A reader passed on a link to a Michael Skube Op-Ed piece in Sunday's Los Angeles Times. Skube is a Pulitzer Prize winning journalist and educator. In his Sunday essay, Skube argued that the blogosphere is far too filled with noise - the rants of cranks with too much time on their hands - and lacks the objectivity that professional journalism provides.
Skube quoted the late historian Christopher Lasch in support of his argument:
"What democracy requires," Lasch wrote in "The Lost Art of Argument," "is vigorous public debate, not information. Of course, it needs information too, but the kind of information it needs can only be generated by debate. We do not know what we need until we ask the right questions, and we can identify the right questions only by subjecting our own ideas about the world to the test of public controversy."There was something appealing about this argument -- one that no blogger would reject -- when Lasch advanced it almost two decades ago.
But now we have the opportunity to witness it in practice, thanks to the blogosphere, and the results are less than satisfying. One gets the uneasy sense that the blogosphere is a potpourri of opinion and little more. The opinions are occasionally informed, often tiresomely cranky and never in doubt. Skepticism, restraint, a willingness to suspect judgment and to put oneself in the background -- these would not seem to be a blogger's trademarks.
Truth be told, the Insider has been guilty of some of those very same negative characteristics at times. We also agree with Lasch's sentiment that skepticism is a worthy trait and that it's not information we're lacking so much as a context into which to place that information and understand it.
We also agree that bloggers, including the Insider are not the same as professional journalists, who still fill an important function. Nor do we see ourselves necessarily in competition with journalists so much as filling an informational niche unmet by newspapers, magazines, and broadcast and Internet news.
As we've noted in past posts, on the local level, news and context are often lacking. The corporatization of the news business has left entire communities bereft of local papers.
Town newspapers like the Claremont Courier have become rarer, even though indications are that family-owned local papers may be better suited to surviving the current business environment precisely because they provide very specific news to a specific audience.
And because a paper like the Courier is family-owned, it doesn't have to answer to Wall Street's shareholder expectations the way a large corporation like the Tribune Co. does. As a result, family-owned papers can operate on lower margins that a paper like the LA Times.
In any event, we really don't see blogs as belong to the same philosophical category as journalism. We recognize we exist simply to provide an outlet for opinions about the local scene that we think have been ignored for a good 20 years or so. Ironically, we think we provide some of the skepticism about the Claremont scene that Skube believes is needed in the blogosphere.
Too often in our recent history, Claremont, particularly its city government and the Claremont 400, have been allowed to simply dictate the news through press releases that went unexamined, and we aim to shine a light into those dark areas. We believe there's been too little of the sort of local public debate that Lasch referred to, and too much of a willingness to accept the conventional wisdom.
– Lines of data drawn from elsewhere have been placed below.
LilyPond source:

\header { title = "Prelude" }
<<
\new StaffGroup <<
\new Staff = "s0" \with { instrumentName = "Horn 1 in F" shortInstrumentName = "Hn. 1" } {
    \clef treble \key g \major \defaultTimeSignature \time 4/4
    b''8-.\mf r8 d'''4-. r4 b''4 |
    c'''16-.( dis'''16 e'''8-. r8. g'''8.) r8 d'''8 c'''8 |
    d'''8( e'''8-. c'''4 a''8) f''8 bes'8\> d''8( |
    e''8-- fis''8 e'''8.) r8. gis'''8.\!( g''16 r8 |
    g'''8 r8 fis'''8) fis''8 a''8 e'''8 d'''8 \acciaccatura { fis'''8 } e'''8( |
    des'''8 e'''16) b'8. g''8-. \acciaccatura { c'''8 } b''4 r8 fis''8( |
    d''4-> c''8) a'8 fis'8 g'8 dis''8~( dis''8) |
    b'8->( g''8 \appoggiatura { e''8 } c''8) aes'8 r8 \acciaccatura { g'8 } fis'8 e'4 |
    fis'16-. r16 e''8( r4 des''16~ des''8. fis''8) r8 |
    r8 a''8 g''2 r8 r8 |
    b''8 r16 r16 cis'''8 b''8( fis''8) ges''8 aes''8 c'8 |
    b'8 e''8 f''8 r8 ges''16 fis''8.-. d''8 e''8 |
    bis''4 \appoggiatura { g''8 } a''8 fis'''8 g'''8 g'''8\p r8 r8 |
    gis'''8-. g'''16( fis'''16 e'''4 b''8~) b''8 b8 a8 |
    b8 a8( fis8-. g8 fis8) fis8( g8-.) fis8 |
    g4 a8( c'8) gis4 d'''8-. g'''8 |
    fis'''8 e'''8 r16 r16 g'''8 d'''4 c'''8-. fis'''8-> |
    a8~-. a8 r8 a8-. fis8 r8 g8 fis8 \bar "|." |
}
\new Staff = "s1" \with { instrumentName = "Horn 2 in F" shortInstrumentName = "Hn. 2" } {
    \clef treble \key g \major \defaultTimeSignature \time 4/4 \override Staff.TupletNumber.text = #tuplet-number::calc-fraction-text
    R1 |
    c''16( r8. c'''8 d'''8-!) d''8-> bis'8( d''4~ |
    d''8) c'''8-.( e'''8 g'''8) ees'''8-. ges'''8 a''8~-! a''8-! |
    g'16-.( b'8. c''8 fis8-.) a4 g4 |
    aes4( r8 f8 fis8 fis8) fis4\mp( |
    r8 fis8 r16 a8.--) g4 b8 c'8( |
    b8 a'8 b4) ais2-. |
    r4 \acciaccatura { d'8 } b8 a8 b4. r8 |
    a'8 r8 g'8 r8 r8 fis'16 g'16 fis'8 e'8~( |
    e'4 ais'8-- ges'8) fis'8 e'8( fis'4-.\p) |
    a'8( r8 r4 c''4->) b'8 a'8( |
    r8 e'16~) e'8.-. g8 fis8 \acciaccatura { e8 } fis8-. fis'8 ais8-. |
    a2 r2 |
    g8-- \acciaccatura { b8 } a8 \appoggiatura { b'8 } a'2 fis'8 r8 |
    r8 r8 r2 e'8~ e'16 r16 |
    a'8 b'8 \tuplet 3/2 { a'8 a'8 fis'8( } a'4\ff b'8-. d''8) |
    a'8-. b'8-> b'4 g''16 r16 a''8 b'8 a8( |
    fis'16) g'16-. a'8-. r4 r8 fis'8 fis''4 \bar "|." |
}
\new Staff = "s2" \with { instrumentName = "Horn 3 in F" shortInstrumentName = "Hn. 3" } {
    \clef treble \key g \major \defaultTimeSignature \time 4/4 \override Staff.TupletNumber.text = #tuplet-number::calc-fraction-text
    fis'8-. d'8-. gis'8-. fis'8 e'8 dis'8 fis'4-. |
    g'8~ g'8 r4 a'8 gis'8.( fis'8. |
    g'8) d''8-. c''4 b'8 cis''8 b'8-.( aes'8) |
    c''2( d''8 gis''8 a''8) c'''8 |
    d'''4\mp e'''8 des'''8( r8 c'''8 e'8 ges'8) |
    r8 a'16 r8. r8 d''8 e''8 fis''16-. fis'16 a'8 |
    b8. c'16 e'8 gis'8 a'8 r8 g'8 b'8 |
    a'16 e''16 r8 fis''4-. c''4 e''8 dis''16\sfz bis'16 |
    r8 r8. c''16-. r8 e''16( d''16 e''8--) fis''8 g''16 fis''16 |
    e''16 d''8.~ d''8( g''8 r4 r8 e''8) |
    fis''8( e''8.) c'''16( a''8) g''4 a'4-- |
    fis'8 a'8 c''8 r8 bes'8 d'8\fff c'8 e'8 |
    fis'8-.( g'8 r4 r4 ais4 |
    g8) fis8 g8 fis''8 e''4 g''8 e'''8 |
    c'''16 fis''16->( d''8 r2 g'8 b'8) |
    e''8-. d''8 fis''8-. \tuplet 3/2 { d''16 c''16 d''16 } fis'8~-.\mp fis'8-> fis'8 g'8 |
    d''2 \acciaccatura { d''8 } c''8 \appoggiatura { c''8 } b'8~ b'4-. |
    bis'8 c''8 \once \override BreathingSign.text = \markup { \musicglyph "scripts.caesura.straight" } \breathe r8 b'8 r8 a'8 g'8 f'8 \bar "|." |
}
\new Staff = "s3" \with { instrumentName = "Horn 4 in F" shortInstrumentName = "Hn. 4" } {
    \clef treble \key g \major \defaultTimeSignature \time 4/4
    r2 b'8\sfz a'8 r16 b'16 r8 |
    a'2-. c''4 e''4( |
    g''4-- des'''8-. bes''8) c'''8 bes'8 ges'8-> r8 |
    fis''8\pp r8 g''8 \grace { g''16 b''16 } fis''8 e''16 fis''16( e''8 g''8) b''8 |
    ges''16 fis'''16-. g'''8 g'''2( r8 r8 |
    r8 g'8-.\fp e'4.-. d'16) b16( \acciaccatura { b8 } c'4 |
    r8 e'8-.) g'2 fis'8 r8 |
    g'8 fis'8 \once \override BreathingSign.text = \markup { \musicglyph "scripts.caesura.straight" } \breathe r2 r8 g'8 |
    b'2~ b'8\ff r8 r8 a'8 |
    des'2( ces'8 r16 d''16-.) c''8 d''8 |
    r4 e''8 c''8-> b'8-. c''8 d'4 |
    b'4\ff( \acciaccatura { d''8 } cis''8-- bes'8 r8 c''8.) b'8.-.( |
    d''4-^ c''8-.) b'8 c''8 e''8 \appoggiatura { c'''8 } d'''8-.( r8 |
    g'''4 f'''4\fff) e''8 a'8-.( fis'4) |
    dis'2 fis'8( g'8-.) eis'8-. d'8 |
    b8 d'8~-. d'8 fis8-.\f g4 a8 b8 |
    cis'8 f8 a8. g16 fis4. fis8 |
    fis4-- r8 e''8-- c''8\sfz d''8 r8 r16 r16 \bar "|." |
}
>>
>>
Claremont's strength is in being possessed of a community that's more involved as a whole than a lot of others in the area, and that community's opinion is far more diverse than the Claremont 400 has traditionally acknowledged. The 400 speak of "consensus" in the academic sense, implying agreement reached after vigorous argument and debate. But they are really talking about their desire to force their one point of view on this community, to suppress diverse thinking.
When people like former Mayors Diann Ring, Judy Wright or former commissioner Helaine Goldwater haunt city hall and manipulate policy behind the scenes, they truly believe they represent an institutional memory and see themselves as providing continuity in decision-making. What they don't see is how they also end up keeping new ideas from receiving a fair hearing and how they stifle innovative-thinking.
When they talk of "diversity" they are usually speaking of ethnic and cultural diversity, but not ideological diversity. They want a community that looks different but thinks exactly alike. We, however, think that ideological diversity remains our greatest virtue, and we aim to provide an outlet for that on local issues, from affordable housing to fiscal policy, from open space to local services. And we'll gladly stop posting tomorrow if the Claremont 400 ceases its political gamesmanship and steps aside to allow others to have a fair and equal say in city governance.
Absent that, we say, until tomorrow, dear readers.